As always, follow the design recipe and make sure your code conforms to these specifications. Function names and argument order must be followed precisely. I may test your program with code of my own so errors at testing time will result in significant penalties even if your code ‘works’ with your own tests. As with Part 2, you should use the abstract functions whenever possible instead of implementing a special case of the recursion; failure to do so will result in minor deductions.

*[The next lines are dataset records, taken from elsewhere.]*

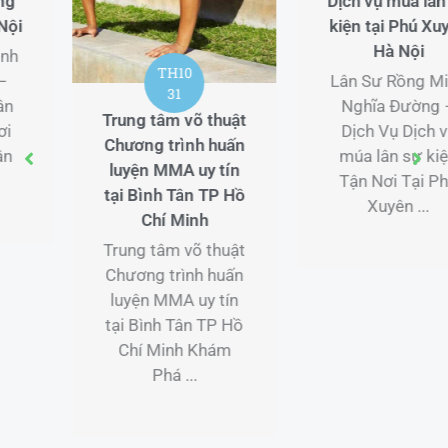
Dịch vụ múa lân sự
kiện tại Phú Xuyên
Hà Nội
TH10
Lân Sư Rồng Minh
31
Nghĩa Đường –
Trung tâm võ thuật
Dịch Vụ Dịch vụ
Chương trình huấn
múa lân sự kiện
luyện MMA uy tín
Tận Nơi Tại Phú
tại Bình Tân TP Hồ
Xuyên ...
Chí Minh
Trung tâm võ thuật
Chương trình huấn
luyện MMA uy tín
tại Bình Tân TP Hồ
Chí Minh Khám
Phá ...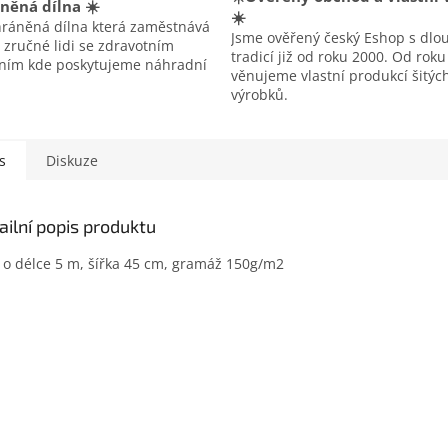
něná dílna ☀️
☀️
hráněná dílna která zaměstnává
Jsme ověřený český Eshop s dlo
 zručné lidi se zdravotním
tradicí již od roku 2000. Od rok
ením kde poskytujeme náhradní
věnujeme vlastní produkcí šitýc
výrobků.
s
Diskuze
ailní popis produktu
 o délce 5 m, šířka 45 cm, gramáž 150g/m2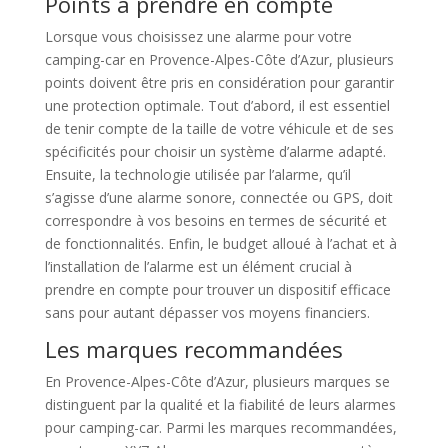
Points à prendre en compte
Lorsque vous choisissez une alarme pour votre
camping-car en Provence-Alpes-Côte d’Azur, plusieurs
points doivent être pris en considération pour garantir
une protection optimale. Tout d’abord, il est essentiel
de tenir compte de la taille de votre véhicule et de ses
spécificités pour choisir un système d’alarme adapté.
Ensuite, la technologie utilisée par l’alarme, qu’il
s’agisse d’une alarme sonore, connectée ou GPS, doit
correspondre à vos besoins en termes de sécurité et
de fonctionnalités. Enfin, le budget alloué à l’achat et à
l’installation de l’alarme est un élément crucial à
prendre en compte pour trouver un dispositif efficace
sans pour autant dépasser vos moyens financiers.
Les marques recommandées
En Provence-Alpes-Côte d’Azur, plusieurs marques se
distinguent par la qualité et la fiabilité de leurs alarmes
pour camping-car. Parmi les marques recommandées,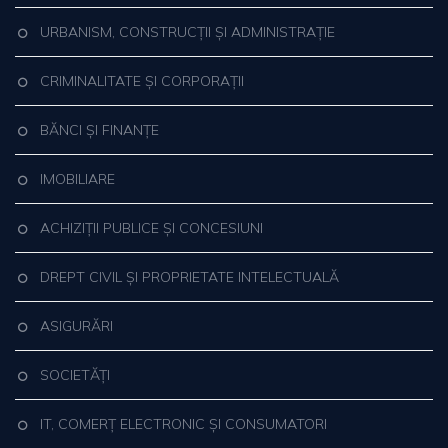
URBANISM, CONSTRUCȚII ȘI ADMINISTRAȚIE
CRIMINALITATE ȘI CORPORAȚII
BĂNCI ȘI FINANȚE
IMOBILIARE
ACHIZIȚII PUBLICE ȘI CONCESIUNI
DREPT CIVIL ȘI PROPRIETATE INTELECTUALĂ
ASIGURĂRI
SOCIETĂȚI
IT, COMERȚ ELECTRONIC ȘI CONSUMATORI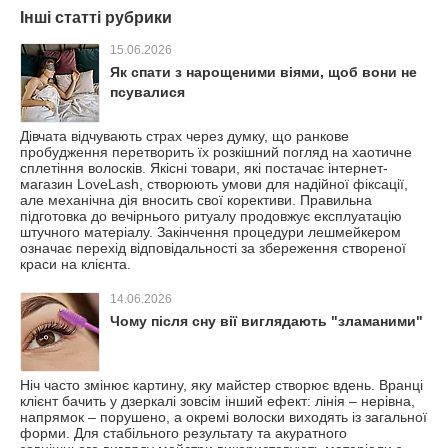
Інші статті рубрики
15.06.2026
Як спати з нарощеними віями, щоб вони не
псувалися
Дівчата відчувають страх через думку, що ранкове
пробудження перетворить їх розкішний погляд на хаотичне
сплетіння волосків. Якісні товари, які постачає інтернет-
магазин LoveLash, створюють умови для надійної фіксації,
але механічна дія вносить свої корективи. Правильна
підготовка до вечірнього ритуалу продовжує експлуатацію
штучного матеріалу. Закінчення процедури лешмейкером
означає перехід відповідальності за збереження створеної
краси на клієнта.
14.06.2026
Чому після сну вії виглядають "зламаними"
Ніч часто змінює картину, яку майстер створює вдень. Вранці
клієнт бачить у дзеркалі зовсім інший ефект: лінія – нерівна,
напрямок – порушено, а окремі волоски виходять із загальної
форми. Для стабільного результату та акуратного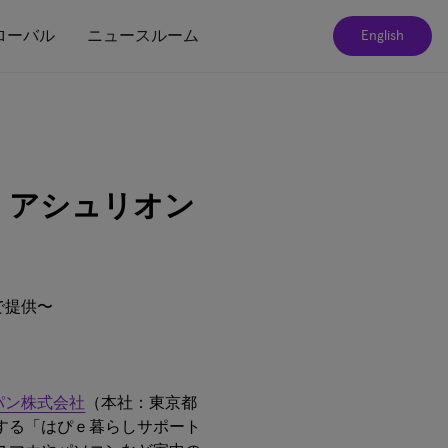
ローバル
ニュースルーム
English
、アシュリオン
で提供〜
パン株式会社
（本社：東京都
する「はぴｅ暮らしサポート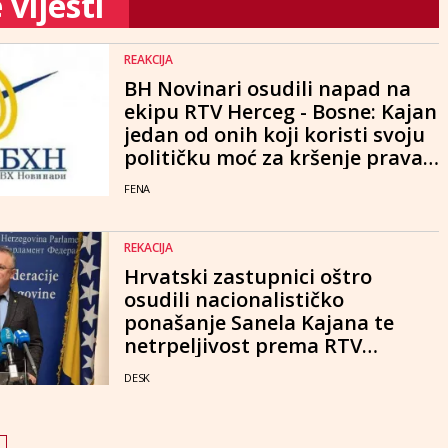
vijesti
REAKCIJA
BH Novinari osudili napad na
ekipu RTV Herceg - Bosne: Kajan
jedan od onih koji koristi svoju
političku moć za kršenje prava
na slobodu izražavanja
FENA
REKACIJA
Hrvatski zastupnici oštro
osudili nacionalističko
ponašanje Sanela Kajana te
netrpeljivost prema RTV
Herceg-Bosne
DESK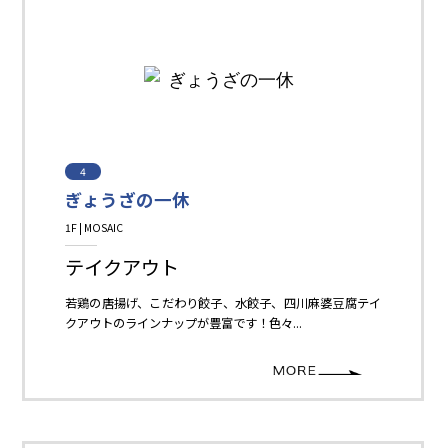
4
ぎょうざの一休
1F | MOSAIC
Restaurant＆Cafe＆Sweets
テイクアウト
若鶏の唐揚げ、こだわり餃子、水餃子、四川麻婆豆腐テイ
クアウトのラインナップが豊富です！色々...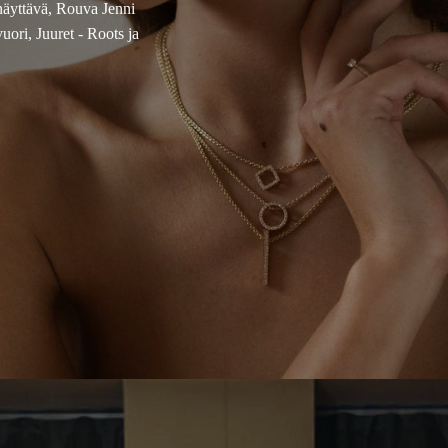
näyttävä, Rouva Jenni
ori, Juuret - Roots ja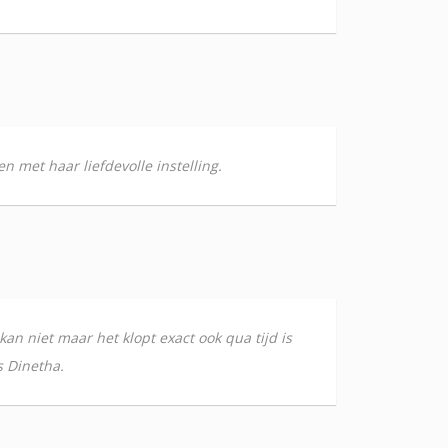
n met haar liefdevolle instelling.
 kan niet maar het klopt exact ook qua tijd is
s Dinetha.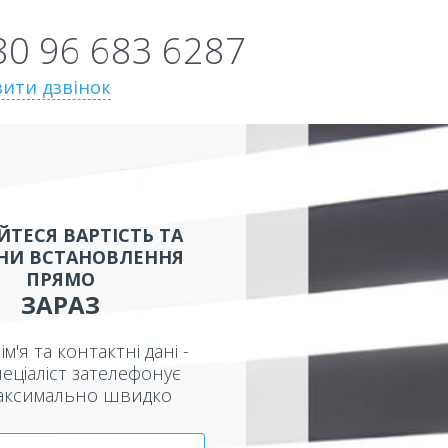
80 96 683 6287
ити дзвінок
ЙТЕСЯ ВАРТІСТЬ ТА
НИ ВСТАНОВЛЕННЯ
ПРЯМО
ЗАРАЗ
ім'я та контактні дані -
еціаліст зателефонує
аксимально швидко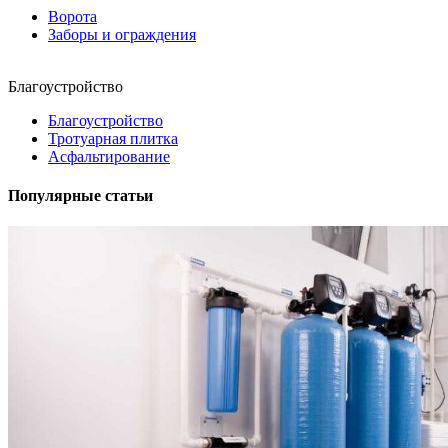
Ворота
Заборы и ограждения
Благоустройство
Благоустройство
Тротуарная плитка
Асфальтирование
Популярные статьи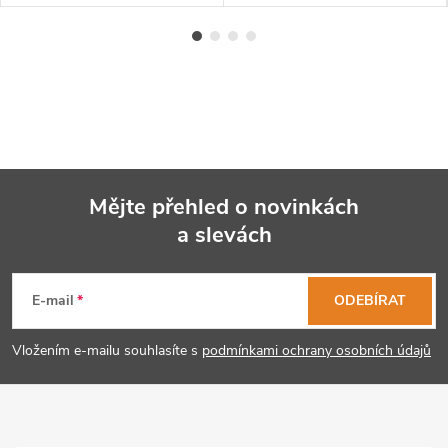
Mějte přehled o novinkách
a slevách
Z
á
E-mail
ODEBÍRAT
p
Vložením e-mailu souhlasíte s
podmínkami ochrany osobních údajů
a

  1. Genetic sequences as strings. Make the necessary changes to alter the representation of genetic sequences from lists of symbols to strings.
  2. Survival. From one generation to the next, some fraction of the population will survive. Modify your next-gen function so that the new population returned contains the appropriate fraction of survivors.
  3. Crossover. Write the function, crossover, that consumes two genetic sequences and a list of numbers representing the crossover cut-points. Your function should return a list of two genetic sequences for use in the two offspring.
  4. Offspring. Modify your offspring function so that it consumes two individuals, the target, and the number of crossover cut-points; it should produce a list of two individuals based on the crossover operator and their fitness with respect to the target.
  5. Mutation. Genetic algorithms traditionally rely more on crossover reproduction than on mutation. A typical rate for mutation would be 0.01 or there abouts. Note, we will no longer use forward or backward mutation. Mutation should happen as follows: for each individual, a random number is generated and compared to the mutation rate. Either the individual escapes unchanged or it has exactly one gene, selected at random, changed to a random letter selected from the alphabet.
  6. Diversity. Write the function uniqueness that consumes an individual and a population and returns a number represesnting the uniqueness of the individual within the population. You should compare the given individual to each individual in the population and for each gene accumulate the number of other individuals that have the same gene (in the corresponding position). When going through the population, you should not compare the individual with itself. The uniqueness value can be in the range from 0 to p*g where p is the size of the population and g is the length of the genetic sequence.
    Next write the function diversity-stats that consumes a population and returns a list of four numbers representing the average-uniqueness, the variance in uniqueness over the population, the minimum and the maximum uniqueness values, respectively.
  7. Revisions to the GUI. As before, I want you to organize your code according to the MVC paradigm. The requirements above should appear in your Model section, the added gui-items below should appear in your View section, and the needed changes to the call-back function should appear in your Control section.
    • Add a text input for entering the fraction of the population that (probabilistically) survives from one generation to the next. A good value might be 0.2, but you should experiment with different values in order to find what works best.
    • Add a text input for entering the number of cut points to be used during crossover.
    • Add a text for entering the mutation rate.
    • Add message items to display the four diversity statistics.

Submission

Do not forget to include the standard acknowledgements header at the top of your file. To grade this deliverable, I will review your code (including signatures, purpose statements, indentation, etc.), and then attempt to run it and interact with your GUI. Submit a single file named, “P3.rkt”, which should contain your code fulfilling the requirements above as well as your acknowledgements.